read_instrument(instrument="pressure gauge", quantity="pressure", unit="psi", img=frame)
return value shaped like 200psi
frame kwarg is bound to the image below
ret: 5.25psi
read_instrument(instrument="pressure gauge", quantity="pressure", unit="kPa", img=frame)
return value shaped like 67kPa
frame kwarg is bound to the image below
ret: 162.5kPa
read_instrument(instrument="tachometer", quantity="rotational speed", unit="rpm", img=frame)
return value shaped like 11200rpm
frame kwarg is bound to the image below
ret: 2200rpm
......
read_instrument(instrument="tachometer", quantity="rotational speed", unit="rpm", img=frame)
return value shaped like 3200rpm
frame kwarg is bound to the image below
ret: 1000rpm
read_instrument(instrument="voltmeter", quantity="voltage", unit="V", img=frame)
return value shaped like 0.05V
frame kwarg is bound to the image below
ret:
......
§ 书面任务
请说出上面的记录中有多少行含有字符串“shaped”，区分大小写，只写出这个数字。

§ 作答区
5